## YOUR TASK
Among the entries that follow, find every line with the word "uživatelská" and copy it.

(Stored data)
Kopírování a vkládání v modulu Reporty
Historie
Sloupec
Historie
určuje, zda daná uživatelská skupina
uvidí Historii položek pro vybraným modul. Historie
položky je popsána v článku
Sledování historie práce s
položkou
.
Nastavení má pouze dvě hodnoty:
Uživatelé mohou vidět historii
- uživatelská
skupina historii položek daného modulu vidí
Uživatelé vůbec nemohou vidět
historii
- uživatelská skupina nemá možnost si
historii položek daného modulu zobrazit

---

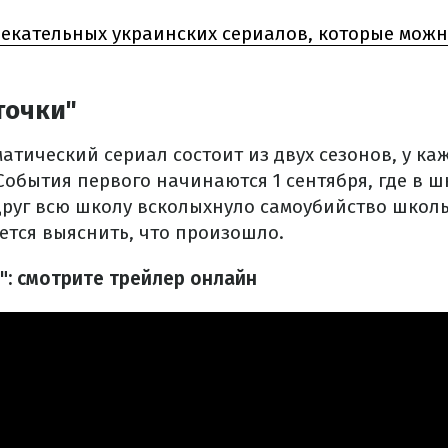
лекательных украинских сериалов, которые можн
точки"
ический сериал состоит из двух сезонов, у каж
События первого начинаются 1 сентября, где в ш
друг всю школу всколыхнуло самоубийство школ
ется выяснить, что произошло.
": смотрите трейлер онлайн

## RESPONSE TO THE EXERCISE
určuje, zda daná uživatelská skupina
- uživatelská
- uživatelská skupina nemá možnost si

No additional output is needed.